CREATING A PET-FRIENDLY WORKPLACE

Because of the potential downsides, it’s always advisable to do your due diligence before allowing pets to be in your office space full-time. Here are some tips:

1. Talk to your landlord. Some landlords may prohibit pets. You should check your lease agreement and consult with the landlord before giving any plans the go-ahead, says Gorsky.

2. Consider potential sensitivities. You should canvas the workplace to see if anyone has any issues with pets in the workplace. As Gorsky explains, “If an individual was adamant that they had an allergy to a cat or a dog, and that it would cause significant medical problems, I think the legal conclusion would be pretty clear that you would need to accommodate that employee,” he says. “However, in many cases, it should be possible to find a workaround. Often, it’s a proximity issue. Many buildings have multiple entrances and there are ways for the person to avoid the animal.” (At Trufflepig, for example, one person has allergies but as long as he doesn’t touch the dog, he’s fine.)

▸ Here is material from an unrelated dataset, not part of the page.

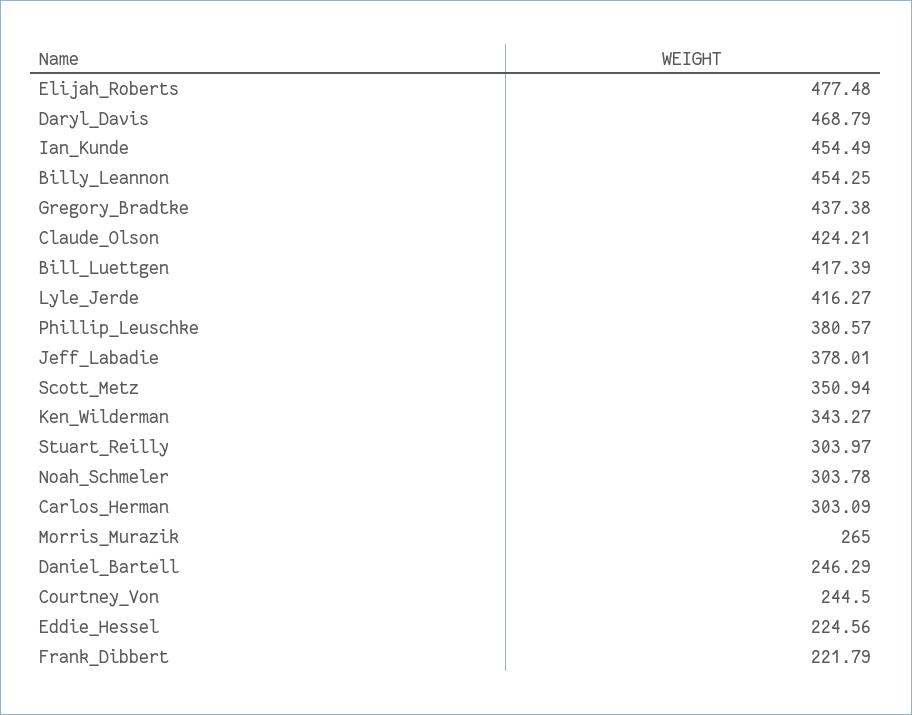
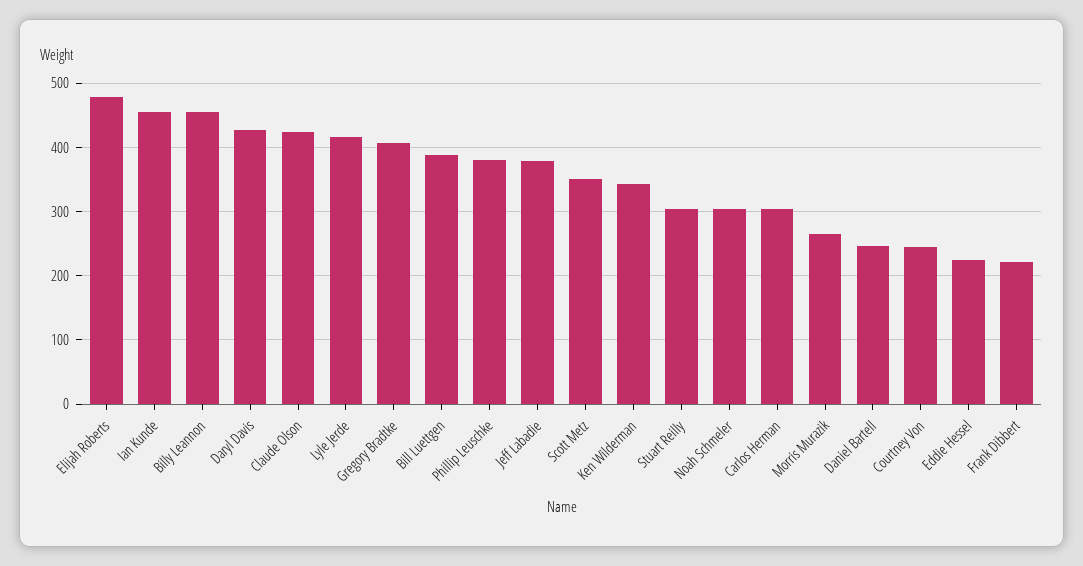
Daryl_Davis: 468.79 -> 430
Gregory_Bradtke: 437.38 -> 410
Bill_Luettgen: 417.39 -> 390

3. Do some planning. As Eileen Chadnick, principal of Big Cheese Coaching, puts it, you need to decide how many pets would be allowed at once, as well as what kinds of pets. “Would it be dogs only, or would people be able to bring in their cats, ferrets or other pets?” 

4. Get it in writing. It’s also a good idea to have a formal policy in place that sets out clear responsibility for any damage or injury, says Chadnick.

For example, Hootsuite assumes no responsibility for pets on the premises and has guidelines specifically stating that “employees are financially responsible for any damage or cleaning to facilities; this includes damage from accidents, excessive pet hair and odor removal as required.” The guidelines also specify that dogs must be six months and older; they must be properly licensed, insured, vaccinated and potty trained. In addition, they must be kept on a leash, stay off the furniture, use a pet-designated elevator, and play in one of the outdoor spaces nearby.

5. Inform potential hires. Once you have a policy in place, it is advisable to inform potential job candidates, says Gorsky. “By letting candidates know of the policy in advance, you can reduce the likelihood of running into problems later. If workarounds are needed, that would be the best time to talk about them as well.”

At Mars, candidates learn about the company’s policy during the interview process. As Chris Hamilton, president of Mars Canada, pointed out in an article on the subject, the company wants people to experience its environment. “So we bring them to the Bolton campus so they can see what it looks like,” he says.

So far, says Hamilton, Mars’ policy has served as a draw for potential candidates—in fact, many have specifically applied for jobs because of it. “It’s amazing how unique and positive the bring-your-pet-to-work policy is and how appealing that is for the right employee,” he adds. 

Gorsky has a similar take. “I think we are seeing a growing number of workplaces that offer a variety of perks for millennial employees, including games and entertainment,” he says. “In that context, I can definitely see a pets-in-the workplace policy becoming a perk—and a much more common one.”